Swimbaits mimic swimming varieties of baitfish, usually fish replicas with a hook on top. This lures can have two or more joints, or a subtle body movement to them, to make them appear as natural as possible. These, when dragged in the water, make natural swimming motion and are hard for targeted fish to differentiate from their natural prey.

Swimbait fishing lure

Thus Swimbaits encourage feeding behavior to attract bites. The bigger the targeted variety of fish, the larger the swimbait needed.

6. Soft plastics

Soft plastics imitate fresh or live bait. These are soft and subtle plastic pieces molded into fish prey like worms, lizards, and frogs.

Soft Plastic Fishing Lure

Soft plastics can be used for surface fishing as well as on another lure like the jig for bottom fishing. In the water, these make natural movements in tandem with the flow of the currents and appear an easy meal to hungry fish.

7. Flies

During fly-fishing, anglers use artificial flies as lures to catch fish near the surface. Flies are made of fibrous material and appear like real ones to the fish. Carrying a hidden hook, these can be angled near the surface or suspended into the water up to a few feet.

Flies fishing lures

Combinations and nomenclature of fishing lures

Many experienced anglers may use a combination of the basic lure types to suit their fishing environments and strategies.

For example, jigs are widely used with soft plastics. A spoon can be used with a spinner to make the lure even more noticeable and attractive. Daisy chains are made of several swimbaits or plastics attached together to imitate a school of fish, with hooks attached at certain strategic points.

Similarly, many manufacturers may categorize lures as topwater or bottom lures, and so. For branding purposes, commercials often come up with creative terminologies to name the same varieties of fishing lures. You may hear of lure categories named entirely different than the basic ones. Often, the same lures operating on the same principles are only renamed.

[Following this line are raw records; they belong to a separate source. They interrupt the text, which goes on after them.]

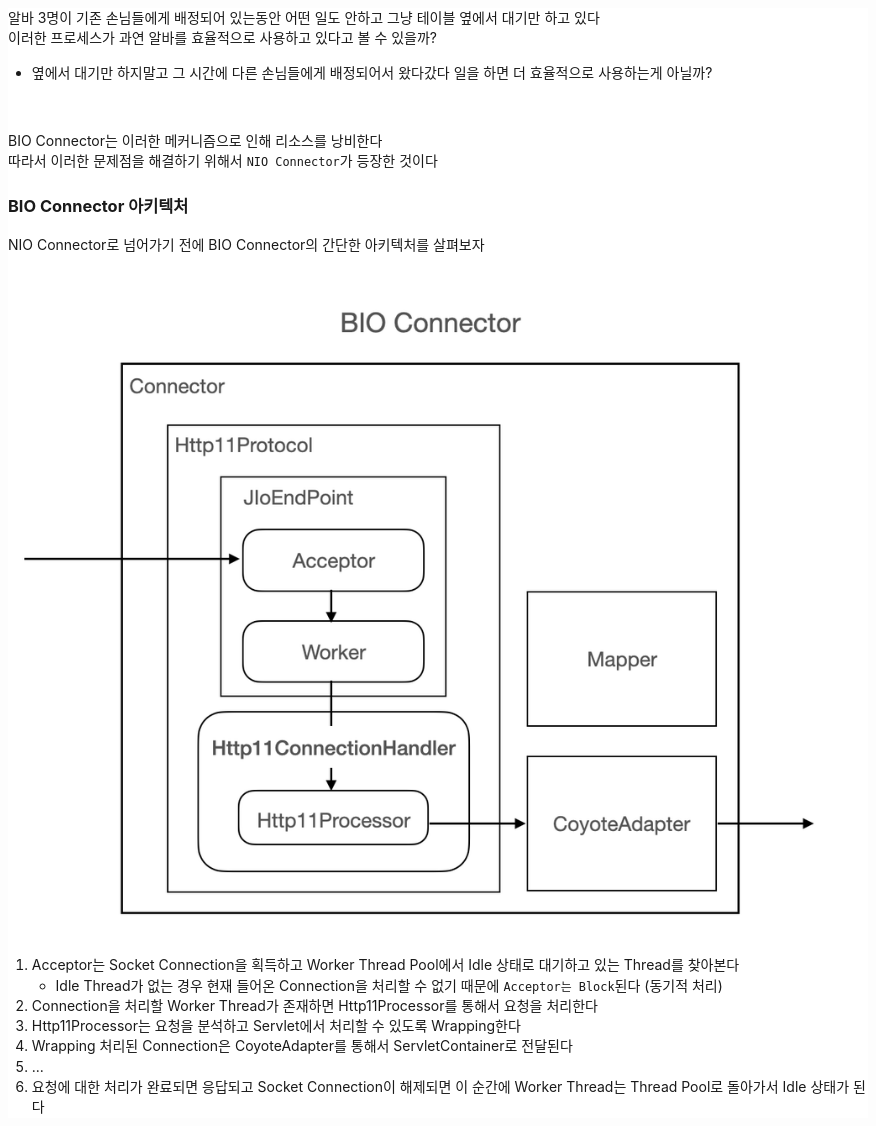 알바 3명이 기존 손님들에게 배정되어 있는동안 어떤 일도 안하고 그냥 테이블 옆에서 대기만 하고 있다<br>
이러한 프로세스가 과연 알바를 효율적으로 사용하고 있다고 볼 수 있을까?

- 옆에서 대기만 하지말고 그 시간에 다른 손님들에게 배정되어서 왔다갔다 일을 하면 더 효율적으로 사용하는게 아닐까?

<br>

BIO Connector는 이러한 메커니즘으로 인해 리소스를 낭비한다<br>
따라서 이러한 문제점을 해결하기 위해서 `NIO Connector`가 등장한 것이다

### BIO Connector 아키텍처

NIO Connector로 넘어가기 전에 BIO Connector의 간단한 아키텍처를 살펴보자

<div style="text-align: left">
  <img src="/assets/img/posts/2023-11-16-Tomcat%201%20-%20Connector/img3.png" alt="img"/>
</div>

1. Acceptor는 Socket Connection을 획득하고 Worker Thread Pool에서 Idle 상태로 대기하고 있는 Thread를 찾아본다
   - Idle Thread가 없는 경우 현재 들어온 Connection을 처리할 수 없기 때문에 `Acceptor는 Block`된다 (동기적 처리)
2. Connection을 처리할 Worker Thread가 존재하면 Http11Processor를 통해서 요청을 처리한다
3. Http11Processor는 요청을 분석하고 Servlet에서 처리할 수 있도록 Wrapping한다
4. Wrapping 처리된 Connection은 CoyoteAdapter를 통해서 ServletContainer로 전달된다
5. ...
6. 요청에 대한 처리가 완료되면 응답되고 Socket Connection이 해제되면 이 순간에 Worker Thread는 Thread Pool로 돌아가서 Idle 상태가 된다
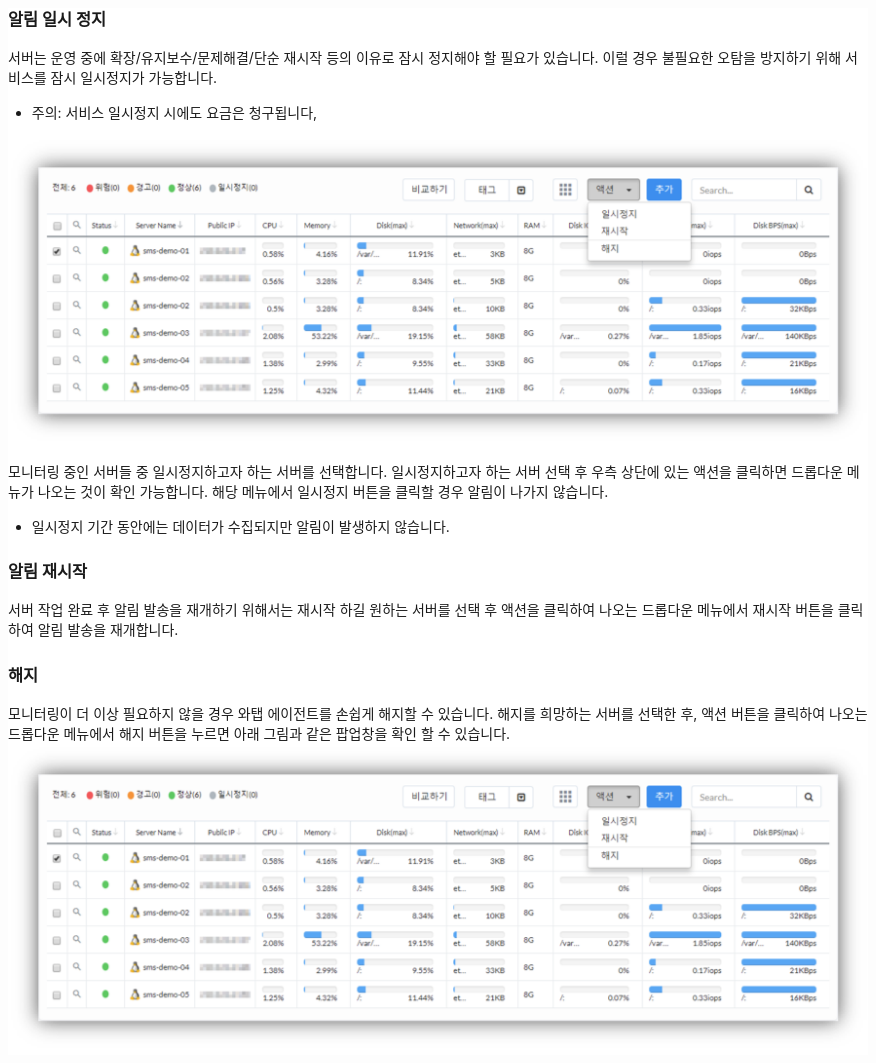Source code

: ### **알림 일시 정지**

서버는 운영 중에 확장/유지보수/문제해결/단순 재시작 등의 이유로 잠시 정지해야 할 필요가 있습니다. 이럴 경우 불필요한 오탐을 방지하기 위해 서비스를 잠시 일시정지가 가능합니다.

* 주의: 서비스 일시정지 시에도 요금은 청구됩니다,

[![630](https://github.com/jinronara/IntegratedManual/raw/master/images/630.png)](https://github.com/jinronara/IntegratedManual/blob/master/images/630.png)

모니터링 중인 서버들 중 일시정지하고자 하는 서버를 선택합니다. 일시정지하고자 하는 서버 선택 후 우측 상단에 있는 액션을 클릭하면 드롭다운 메뉴가 나오는 것이 확인 가능합니다. 해당 메뉴에서 일시정지 버튼을 클릭할 경우 알림이 나가지 않습니다.

* 일시정지 기간 동안에는 데이터가 수집되지만 알림이 발생하지 않습니다.

### **알림 재시작**

서버 작업 완료 후 알림 발송을 재개하기 위해서는 재시작 하길 원하는 서버를 선택 후 액션을 클릭하여 나오는 드롭다운 메뉴에서 재시작 버튼을 클릭하여 알림 발송을 재개합니다.

### **해지**

모니터링이 더 이상 필요하지 않을 경우 와탭 에이전트를 손쉽게 해지할 수 있습니다. 해지를 희망하는 서버를 선택한 후, 액션 버튼을 클릭하여 나오는 드롭다운 메뉴에서 해지 버튼을 누르면 아래 그림과 같은 팝업창을 확인 할 수 있습니다.[![630](https://github.com/jinronara/IntegratedManual/raw/master/images/630.png)](https://github.com/jinronara/IntegratedManual/blob/master/images/630.png)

All in all, once you have some understanding of the lure varieties, you will be able to make a more sense of the most lure combinations and commercial nomenclature.

Quick look at different types of fishing lure

Rules to remember while working with fishing lures

  • Fishing lures like jigs, with weighty metallic parts, are designed to drown and therefore best for bottom fishing.
  • Lures that cause water displacement and noise, like spoons, spinners, and buzz baits, are used for dragging near the water surface to attract fish through commotion or mimicking baitfish. These generally work best around rivers, or during trolling via a boat.
  • Diving lures, like crank or jerk baits, can be used along the surface and deeper down. They are not good for bottom fishing, due to their exposed hooks, which may get stuck in the weeds.
  • Lures with top hooks, or protected hooks, are suitable for depths and around objects, and structures.
  • Chrome and metallic colors do best in clear waters on sunny days. Bright colors like orange and dark blues work best in murkier waters, on overcast days.
  • The bigger the targeted fish, the bigger the bait needed.
  • Finally, each lure requires different levels of expertise and different ways of casting and retrieval, so always adapt your fishing methods accordingly.


Fishing lures catch more anglers than fish. While you need a variety of fishing baits to make your tackle all-purpose and for all seasons, be choosy. Before going on a shopping spree, understand what each fishing lure does best, and what it is going to do for you.